The expectation was that by now the wheels of the European system for the official approval of EN harmonised standards would be turning, and at last the end of the tunnel could be seen for the CE marking of internal doorsets to EN 14351-2 together with the fire resistance standard EN 16034 (but still doorsets, not assemblies).
Not so – another glitch in the system, just about at the last minute.
The final vote was completed as planned on prEN14351-2. And the outcome was 95% positive, apparently clearing the last hurdle for the standard to go to publication in the Official Journal (a further wait of around 6 to 9 months for the introduction period to start).
But the CEN consultant, it turns out, has decided now not to support the publication of the prEN as a harmonised standard. There are two main grounds the consultant makes for withdrawing support. First is the requirement to separate reaction to fire of components and the doorset (since reaction fire is now required to be an essential characteristic). Second is that the document is in one part transgresses the convention that standards cannot force manufacturers to make specific performance declarations, even if the property should be considered an essential characteristic.
So, the game of ping pong goes on.
Back to TC 33… another wait. And continued uncertainty about any finish date in this exceedingly long drawn out process. A reminder as well to wonder whether CE marking really is fit for purpose in terms of providing a level playing field for products, when the system allows manufacturers to pick and choose which essential characteristics they declare performance against. What does “essential” mean then in CE language? How can products, nominally for the same use, make declarations with different levels of performances, yet be covered equally under the same CE mark system of approval?
A process that started out with such grand and laudable intentions seems to have wandered deep into a swamp of doubt and uncertainty.
Meanwhile… back in the UK
The Government has introduced its bill to Parliament for the withdrawal of the UK from the European Union (13 July 2017), following its White Paper in March 2017. It is a complicated document for the general reader, couched in formal language as it is. The purpose is to lay down the legal ground rules, and define Ministerial powers, to formalise the conversion of EU law into domestic law where that law has become part of the UK system of domestic law.
But not all EU law will be automatically converted and confirmed. The bill makes clear that such cases are likely to apply where the Minister considers “anything which has no practical application applied in relation to the UK or is otherwise redundant” or an item which “confers function on EU entities which no longer have function in that respect under EU law in relation to the UK.”

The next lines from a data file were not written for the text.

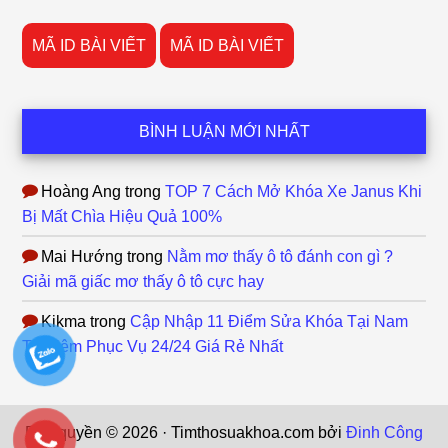
MÃ ID BÀI VIẾT
MÃ ID BÀI VIẾT
BÌNH LUẬN MỚI NHẤT
Hoàng Ang
trong
TOP 7 Cách Mở Khóa Xe Janus Khi
Bị Mất Chìa Hiệu Quả 100%
Mai Hướng
trong
Nằm mơ thấy ô tô đánh con gì ?
Giải mã giấc mơ thấy ô tô cực hay
Kikma
trong
Cập Nhập 11 Điểm Sửa Khóa Tại Nam
Từ Liêm Phục Vụ 24/24 Giá Rẻ Nhất
Bản quyền © 2026 · Timthosuakhoa.com bởi
Đinh Công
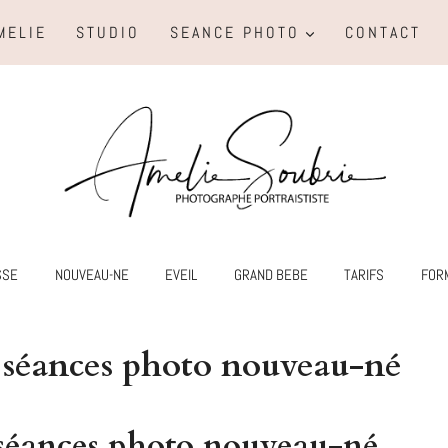
MELIE
STUDIO
SEANCE PHOTO
CONTACT
SSE
NOUVEAU-NE
EVEIL
GRAND BEBE
TARIFS
FOR
s séances photo nouveau-né
 séances photo nouveau-né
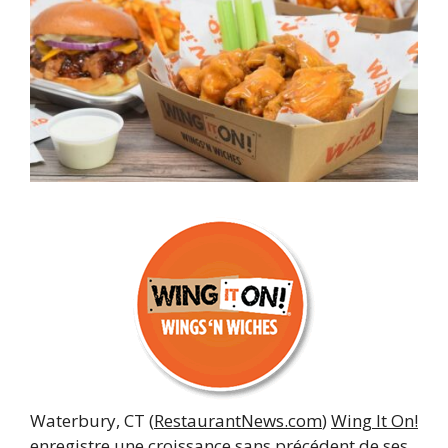
Waterbury, CT (
RestaurantNews.com
)
Wing It On!
enregistre une croissance sans précédent de ses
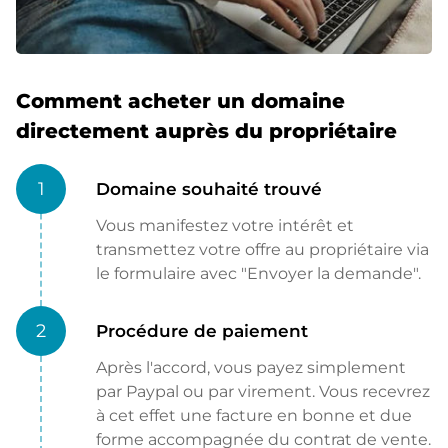
Comment acheter un domaine
directement auprès du propriétaire
1
Domaine souhaité trouvé
Vous manifestez votre intérêt et
transmettez votre offre au propriétaire via
le formulaire avec "Envoyer la demande".
2
Procédure de paiement
Après l'accord, vous payez simplement
par Paypal ou par virement. Vous recevrez
à cet effet une facture en bonne et due
forme accompagnée du contrat de vente.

Clause 7 gives Ministers of the Crown power to make secondary legislation to deal with problems in retained EU law that would arise on exit from the EU and the European Economic Area (i.e. in common usage, the common single EU market): “a Minister may by regulation make provision, as considered appropriate, to remedy, mitigate, prevent deficiencies”.
A “deficiency” covers a wide range of cases where EU law would not function appropriately or sensibly in the UK after leaving the EU. Subsection (2) helps with understanding what that can mean. For example: any reciprocal arrangement which no longer exists (post-Brexit), or is no longer appropriate as a result of the UK ceasing to be party to any EU Treaties, also EU references that are no longer appropriate or have practical application.
It should be remembered…
That CE marking under the Construction Products Regulation of the EU (the CPR) springs directly from the European Treaty. It makes reference in its first words specifically to Article 114 under that Treaty, which exists to facilitate the functioning of the single market by removing obstacles to trade.

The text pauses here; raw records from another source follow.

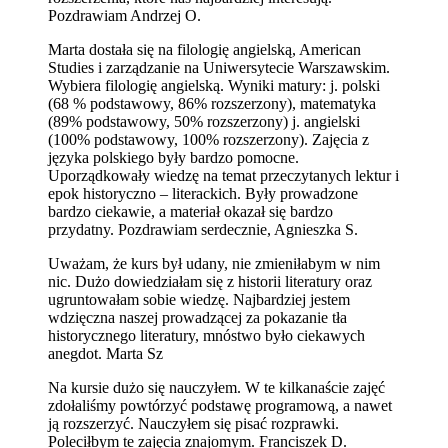
Pozdrawiam Andrzej O.
Marta dostała się na filologię angielską, American
Studies i zarządzanie na Uniwersytecie Warszawskim.
Wybiera filologię angielską. Wyniki matury: j. polski
(68 % podstawowy, 86% rozszerzony), matematyka
(89% podstawowy, 50% rozszerzony) j. angielski
(100% podstawowy, 100% rozszerzony). Zajęcia z
języka polskiego były bardzo pomocne.
Uporządkowały wiedzę na temat przeczytanych lektur i
epok historyczno – literackich. Były prowadzone
bardzo ciekawie, a materiał okazał się bardzo
przydatny. Pozdrawiam serdecznie, Agnieszka S.
Uważam, że kurs był udany, nie zmieniłabym w nim
nic. Dużo dowiedziałam się z historii literatury oraz
ugruntowałam sobie wiedzę. Najbardziej jestem
wdzięczna naszej prowadzącej za pokazanie tła
historycznego literatury, mnóstwo było ciekawych
anegdot. Marta Sz
Na kursie dużo się nauczyłem. W te kilkanaście zajęć
zdołaliśmy powtórzyć podstawę programową, a nawet
ją rozszerzyć. Nauczyłem się pisać rozprawki.
Poleciłbym te zajęcia znajomym. Franciszek D.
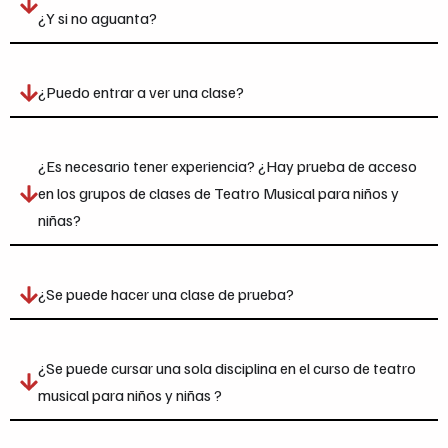
¿Y si no aguanta?
¿Puedo entrar a ver una clase?
¿Es necesario tener experiencia? ¿Hay prueba de acceso
en los grupos de clases de Teatro Musical para niños y
niñas?
¿Se puede hacer una clase de prueba?
¿Se puede cursar una sola disciplina en el curso de teatro
musical para niños y niñas ?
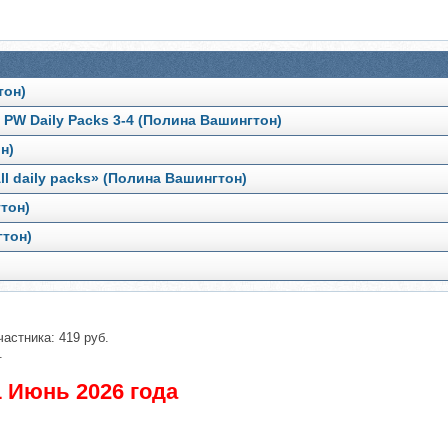
тон)
ck PW Daily Packs 3-4 (Полина Вашингтон)
н)
All daily packs» (Полина Вашингтон)
гтон)
гтон)
частника: 419 руб.
.
 Июнь 2026 года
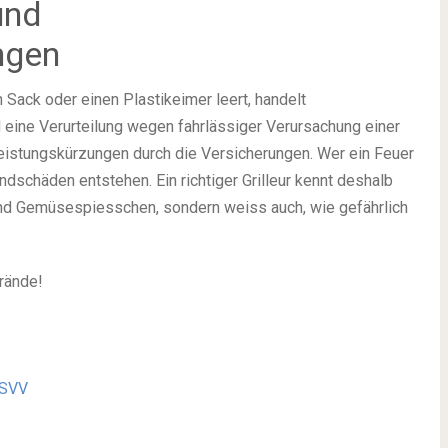
und
ngen
 Sack oder einen Plastikeimer leert, handelt
d eine Verurteilung wegen fahrlässiger Verursachung einer
istungskürzungen durch die Versicherungen. Wer ein Feuer
andschäden entstehen. Ein richtiger Grilleur kennt deshalb
und Gemüsespiesschen, sondern weiss auch, wie gefährlich
Brände!
 SVV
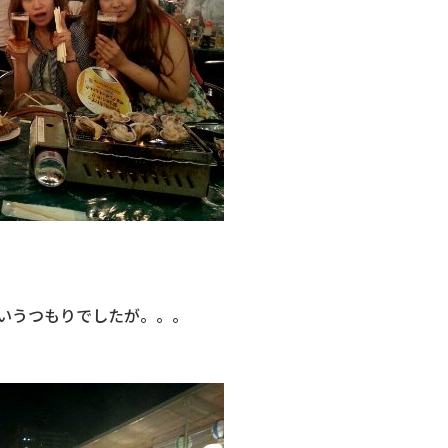
いうつもりでしたが。。。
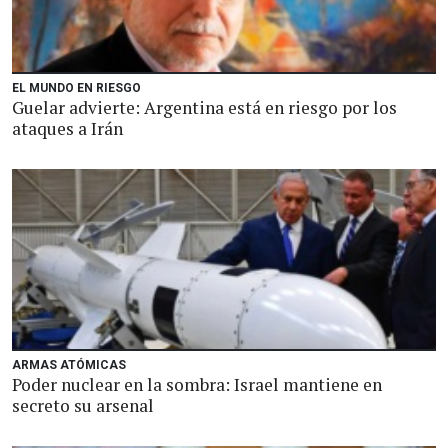
EL MUNDO EN RIESGO
Guelar advierte: Argentina está en riesgo por los
ataques a Irán
ARMAS ATÓMICAS
Poder nuclear en la sombra: Israel mantiene en
secreto su arsenal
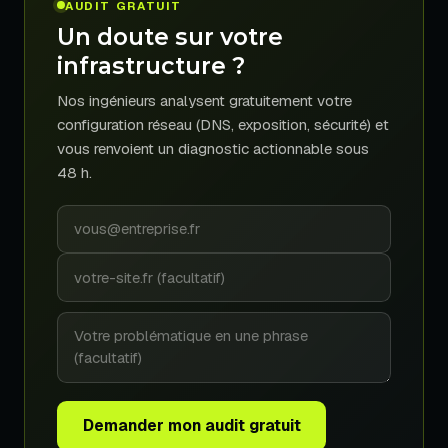
AUDIT GRATUIT
Un doute sur votre
infrastructure ?
Nos ingénieurs analysent gratuitement votre
configuration réseau (DNS, exposition, sécurité) et
vous renvoient un diagnostic actionnable sous
48 h.
Demander mon audit gratuit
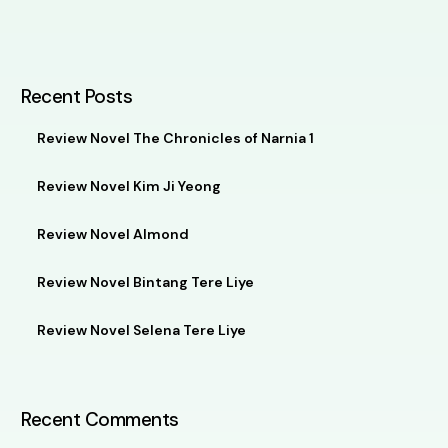
Recent Posts
Review Novel The Chronicles of Narnia 1
Review Novel Kim Ji Yeong
Review Novel Almond
Review Novel Bintang Tere Liye
Review Novel Selena Tere Liye
Recent Comments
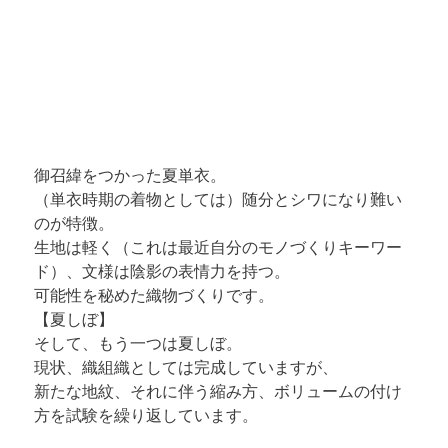
御召緯をつかった夏単衣。

（単衣時期の着物としては）随分とシワになり難い
のが特徴。

生地は軽く（これは最近自分のモノづくりキーワー
ド）、文様は陰影の表情力を持つ。

可能性を秘めた織物づくりです。
【夏しぼ】
そして、もう一つは
夏しぼ
。

現状、織組織としては完成していますが、

新たな地紋、それに伴う縮み方、ボリュームの付け
方を試験を繰り返しています。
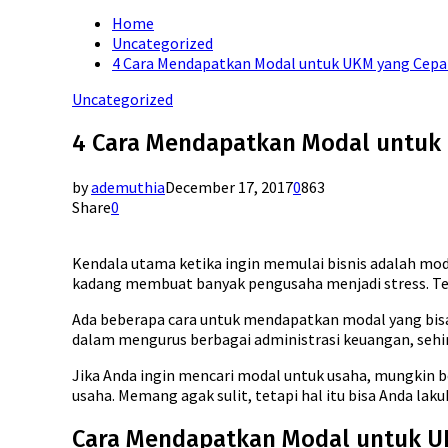
for:
Home
Uncategorized
4 Cara Mendapatkan Modal untuk UKM yang Cepat
Uncategorized
4 Cara Mendapatkan Modal untuk 
by
ademuthia
December 17, 2017
0
863
Share
0
Kendala utama ketika ingin memulai bisnis adalah moda
kadang membuat banyak pengusaha menjadi stress. Te
Ada beberapa cara untuk mendapatkan modal yang bisa
dalam mengurus berbagai administrasi keuangan, sehi
Jika Anda ingin mencari modal untuk usaha, mungkin
usaha. Memang agak sulit, tetapi hal itu bisa Anda 
Cara Mendapatkan Modal untuk 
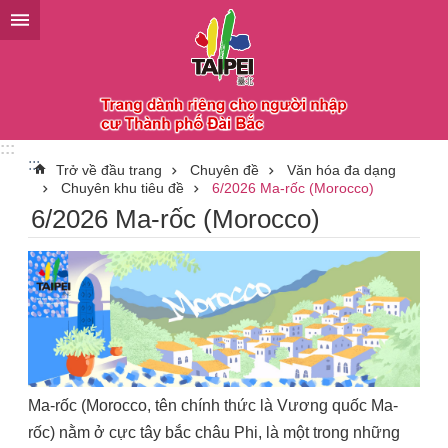
Chuyển đến khối nội dung chính
:::
:::
Trở về đầu trang
Chuyên đề
Văn hóa đa dạng
Chuyên khu tiêu đề
6/2026 Ma-rốc (Morocco)
6/2026 Ma-rốc (Morocco)
Ma-rốc (Morocco, tên chính thức là Vương quốc Ma-
rốc) nằm ở cực tây bắc châu Phi, là một trong những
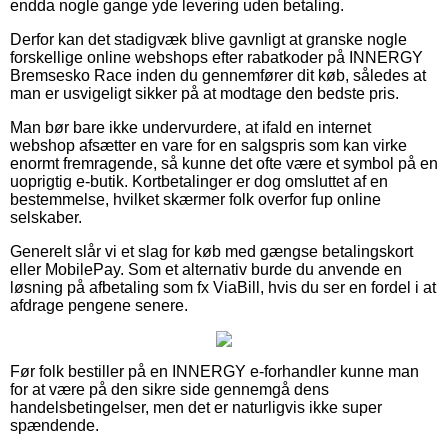
endda nogle gange yde levering uden betaling.
Derfor kan det stadigvæk blive gavnligt at granske nogle
forskellige online webshops efter rabatkoder på INNERGY
Bremsesko Race inden du gennemfører dit køb, således at
man er usvigeligt sikker på at modtage den bedste pris.
Man bør bare ikke undervurdere, at ifald en internet
webshop afsætter en vare for en salgspris som kan virke
enormt fremragende, så kunne det ofte være et symbol på en
uoprigtig e-butik. Kortbetalinger er dog omsluttet af en
bestemmelse, hvilket skærmer folk overfor fup online
selskaber.
Generelt slår vi et slag for køb med gængse betalingskort
eller MobilePay. Som et alternativ burde du anvende en
løsning på afbetaling som fx ViaBill, hvis du ser en fordel i at
afdrage pengene senere.
Før folk bestiller på en INNERGY e-forhandler kunne man
for at være på den sikre side gennemgå dens
handelsbetingelser, men det er naturligvis ikke super
spændende.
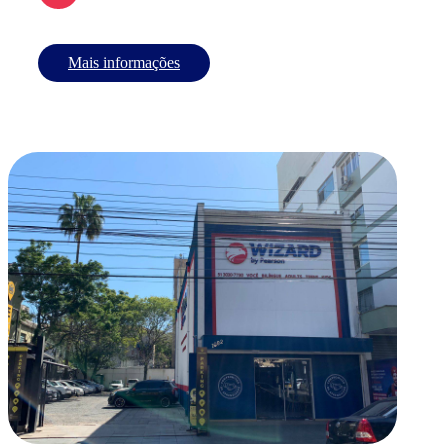
Mais informações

The free movement of products is one of the four fundamental freedoms of the European Union (together with people, services, capital) – considered inviolable by Brussels.
When the UK leaves the EU – and departs the single market as seems likely according to declared Government policy – then it is reasonable to think that the CE marking of construction products is likely to be deemed one of those provisions in EU law that becomes a “deficiency”, i.e. redundant and no longer appropriate (because its continuation would imply adoption of EU single market requirements).

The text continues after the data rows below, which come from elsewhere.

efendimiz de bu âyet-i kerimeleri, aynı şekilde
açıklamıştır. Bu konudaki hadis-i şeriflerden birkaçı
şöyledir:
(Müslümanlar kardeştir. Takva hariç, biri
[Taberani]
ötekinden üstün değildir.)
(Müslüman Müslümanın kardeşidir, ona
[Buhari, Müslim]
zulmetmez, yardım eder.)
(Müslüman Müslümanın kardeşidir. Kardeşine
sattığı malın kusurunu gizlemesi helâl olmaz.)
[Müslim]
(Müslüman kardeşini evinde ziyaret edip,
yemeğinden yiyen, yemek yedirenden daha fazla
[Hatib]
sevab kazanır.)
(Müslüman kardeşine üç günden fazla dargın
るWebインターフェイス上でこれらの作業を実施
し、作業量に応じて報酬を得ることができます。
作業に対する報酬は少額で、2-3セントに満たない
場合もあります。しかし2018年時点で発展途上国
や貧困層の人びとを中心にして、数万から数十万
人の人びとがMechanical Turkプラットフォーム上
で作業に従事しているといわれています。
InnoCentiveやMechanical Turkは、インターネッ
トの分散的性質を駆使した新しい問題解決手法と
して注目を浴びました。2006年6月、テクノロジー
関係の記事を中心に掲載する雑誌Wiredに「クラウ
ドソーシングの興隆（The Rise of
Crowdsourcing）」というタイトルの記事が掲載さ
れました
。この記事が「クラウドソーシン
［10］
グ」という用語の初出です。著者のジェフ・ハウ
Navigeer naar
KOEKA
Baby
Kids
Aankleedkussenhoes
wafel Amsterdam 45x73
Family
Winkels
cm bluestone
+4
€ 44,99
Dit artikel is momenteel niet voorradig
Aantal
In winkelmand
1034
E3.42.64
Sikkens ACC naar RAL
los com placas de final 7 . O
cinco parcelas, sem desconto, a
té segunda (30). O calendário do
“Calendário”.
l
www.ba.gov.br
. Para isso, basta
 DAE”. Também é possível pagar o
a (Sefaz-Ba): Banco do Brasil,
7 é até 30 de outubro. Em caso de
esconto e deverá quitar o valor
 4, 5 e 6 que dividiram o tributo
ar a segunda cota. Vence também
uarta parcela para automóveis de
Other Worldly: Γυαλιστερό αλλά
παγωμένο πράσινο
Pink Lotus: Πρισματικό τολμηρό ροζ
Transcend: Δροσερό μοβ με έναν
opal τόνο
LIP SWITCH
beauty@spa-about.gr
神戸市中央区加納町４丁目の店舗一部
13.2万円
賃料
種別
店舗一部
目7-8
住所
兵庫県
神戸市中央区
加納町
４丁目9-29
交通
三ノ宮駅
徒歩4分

Of course, precise conclusions will only arise as the process of Brexit, and subsequent adjustment, progressively unfolds. And manufacturers need to make their own assessments, based on their own interpretations of events and consequences.
UK Building Regulations continue without the necessity of CE marking. And the established principles of product third party certification still stand for the assurance of levels and consistency of performance of products on the UK market, together with the responsibility of manufacturers under general product law.